Наш разговор, точнее мой монолог, возобновился через час после обеда. Обедать мы спустились в сад, в беседку, что было очень удивительно в самом центре Парижа. Катрин присоединилась к нам, но особой словоохотливостью не отличалась. Зато должен сказать, что Дюбре болтал без умолку, сам задавая вопросы и сам на них отвечая, словно стремился вознаградить себя за долгое молчание. За столом прислуживал другой лакей, не тот, что встретил нас в холле. Экспансивные манеры Дюбре резко отличались от спокойной сдержанности прислуги. Он за словом в карман не лез, и это успокаивало меня куда больше, чем его пристальные и тревожные взгляды, которые я ловил на себе, когда он меня слушал.

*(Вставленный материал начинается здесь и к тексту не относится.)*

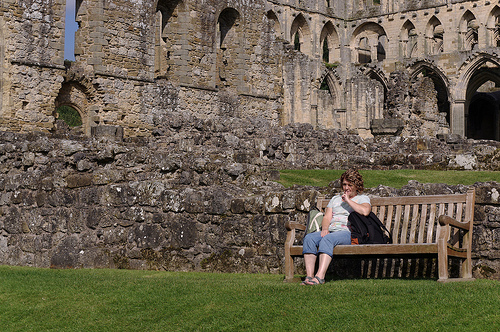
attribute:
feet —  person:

— Ты не будешь возражать, если Катрин останется с нами после обеда? Она — мои глаза и уши, а зачастую и мой мозг, — прибавил он, смеясь. — У меня от нее секретов нет.

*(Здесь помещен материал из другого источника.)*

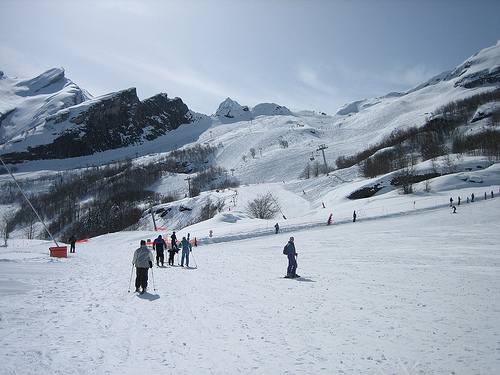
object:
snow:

Ловкий способ проинформировать меня о том, что было заранее запланировано.
— Нет, конечно, — соврал я.
Он предложил прогуляться по саду, чтобы немного размяться. Думаю, ему надо было осмыслить то, что он услышал.
Потом мы втроем вернулись в кабинет. Я чувствовал себя немного не в своей тарелке, однако Катрин относилась к породе людей, чья подчеркнуто нейтральная позиция заставляет быстро забыть об их существовании.
Уже вечером, часов в семь, мы исчерпали тему моей злополучной жизни. Катрин сразу ушла.
— Мне надо над этим поразмыслить, — задумчиво сказал Дюбре. — Так или иначе, я извещу тебя о твоем первом задании. Оставь мне свои координаты.
— О моем первом задании?
— Ну, если хочешь, о твоей первой миссии. О том, что ты должен сделать, ожидая следующих инструкций.
— Я не уверен, что понял…
— Ты воспринимал окружающее так, как оно в тебе запечатлелось, сообразуясь с твоим видением мира, с твоими взаимоотношениями с другими людьми, с твоими эмоциями… В результате, честно говоря, дело не пошло. На тебя свалилась куча бед, и ты почувствовал себя несчастным. Если так и будешь продолжать, жизнь твоя будет очень тусклой. Надо срочно что-то менять…
У меня возникло ощущение, что он размахивает скальпелем и намерен тут же, не сходя с места, вскрыть мне мозги. А он продолжил:
— Об этом можно говорить часами, но все будет впустую, пока сам не поймешь причину своих бед. И так и останешься несчастным неудачником… Видишь ли, когда компьютер дает сбой, надо ставить новые программы.